● What to work on:
Output each entry exactly; skip nothing.

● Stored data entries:
------------

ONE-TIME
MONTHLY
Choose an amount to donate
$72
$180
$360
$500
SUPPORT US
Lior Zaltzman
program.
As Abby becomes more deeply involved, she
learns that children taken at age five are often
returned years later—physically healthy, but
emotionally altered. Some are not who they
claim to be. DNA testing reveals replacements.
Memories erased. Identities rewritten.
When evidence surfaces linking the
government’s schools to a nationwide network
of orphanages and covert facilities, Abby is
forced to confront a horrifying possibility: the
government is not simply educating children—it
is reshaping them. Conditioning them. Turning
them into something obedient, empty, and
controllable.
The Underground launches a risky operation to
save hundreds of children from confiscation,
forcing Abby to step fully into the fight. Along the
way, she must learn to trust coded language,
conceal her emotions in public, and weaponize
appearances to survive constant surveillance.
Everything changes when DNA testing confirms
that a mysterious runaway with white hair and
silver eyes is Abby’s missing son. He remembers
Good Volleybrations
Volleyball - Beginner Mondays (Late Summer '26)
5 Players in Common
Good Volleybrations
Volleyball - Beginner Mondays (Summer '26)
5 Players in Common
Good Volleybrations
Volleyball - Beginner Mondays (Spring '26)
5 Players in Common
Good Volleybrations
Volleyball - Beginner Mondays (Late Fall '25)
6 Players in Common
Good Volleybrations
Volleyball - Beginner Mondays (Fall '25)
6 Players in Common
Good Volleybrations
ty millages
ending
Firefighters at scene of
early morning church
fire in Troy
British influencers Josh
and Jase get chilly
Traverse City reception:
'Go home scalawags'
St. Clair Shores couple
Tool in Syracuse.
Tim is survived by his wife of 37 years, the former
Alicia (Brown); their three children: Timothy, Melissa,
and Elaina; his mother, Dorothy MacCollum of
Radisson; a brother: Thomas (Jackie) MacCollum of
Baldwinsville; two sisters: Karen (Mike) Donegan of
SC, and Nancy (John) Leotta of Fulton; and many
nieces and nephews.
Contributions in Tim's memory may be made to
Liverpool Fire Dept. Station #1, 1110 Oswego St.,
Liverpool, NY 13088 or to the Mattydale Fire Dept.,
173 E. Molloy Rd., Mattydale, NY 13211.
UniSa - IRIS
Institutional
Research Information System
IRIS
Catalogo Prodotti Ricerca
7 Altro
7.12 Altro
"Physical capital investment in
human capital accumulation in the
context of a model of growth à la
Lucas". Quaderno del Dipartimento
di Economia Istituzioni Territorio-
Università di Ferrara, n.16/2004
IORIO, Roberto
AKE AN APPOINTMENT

------------

● Output of the task:
ONE-TIME
MONTHLY
Choose an amount to donate
$72
$180
$360
$500
SUPPORT US
Lior Zaltzman
program.
As Abby becomes more deeply involved, she
learns that children taken at age five are often
returned years later—physically healthy, but
emotionally altered. Some are not who they
claim to be. DNA testing reveals replacements.
Memories erased. Identities rewritten.
When evidence surfaces linking the
government’s schools to a nationwide network
of orphanages and covert facilities, Abby is
forced to confront a horrifying possibility: the
government is not simply educating children—it
is reshaping them. Conditioning them. Turning
them into something obedient, empty, and
controllable.
The Underground launches a risky operation to
save hundreds of children from confiscation,
forcing Abby to step fully into the fight. Along the
way, she must learn to trust coded language,
conceal her emotions in public, and weaponize
appearances to survive constant surveillance.
Everything changes when DNA testing confirms
that a mysterious runaway with white hair and
silver eyes is Abby’s missing son. He remembers
Good Volleybrations
Volleyball - Beginner Mondays (Late Summer '26)
5 Players in Common
Good Volleybrations
Volleyball - Beginner Mondays (Summer '26)
5 Players in Common
Good Volleybrations
Volleyball - Beginner Mondays (Spring '26)
5 Players in Common
Good Volleybrations
Volleyball - Beginner Mondays (Late Fall '25)
6 Players in Common
Good Volleybrations
Volleyball - Beginner Mondays (Fall '25)
6 Players in Common
Good Volleybrations
ty millages
ending
Firefighters at scene of
early morning church
fire in Troy
British influencers Josh
and Jase get chilly
Traverse City reception:
'Go home scalawags'
St. Clair Shores couple
Tool in Syracuse.
Tim is survived by his wife of 37 years, the former
Alicia (Brown); their three children: Timothy, Melissa,
and Elaina; his mother, Dorothy MacCollum of
Radisson; a brother: Thomas (Jackie) MacCollum of
Baldwinsville; two sisters: Karen (Mike) Donegan of
SC, and Nancy (John) Leotta of Fulton; and many
nieces and nephews.
Contributions in Tim's memory may be made to
Liverpool Fire Dept. Station #1, 1110 Oswego St.,
Liverpool, NY 13088 or to the Mattydale Fire Dept.,
173 E. Molloy Rd., Mattydale, NY 13211.
UniSa - IRIS
Institutional
Research Information System
IRIS
Catalogo Prodotti Ricerca
7 Altro
7.12 Altro
"Physical capital investment in
human capital accumulation in the
context of a model of growth à la
Lucas". Quaderno del Dipartimento
di Economia Istituzioni Territorio-
Università di Ferrara, n.16/2004
IORIO, Roberto
AKE AN APPOINTMENT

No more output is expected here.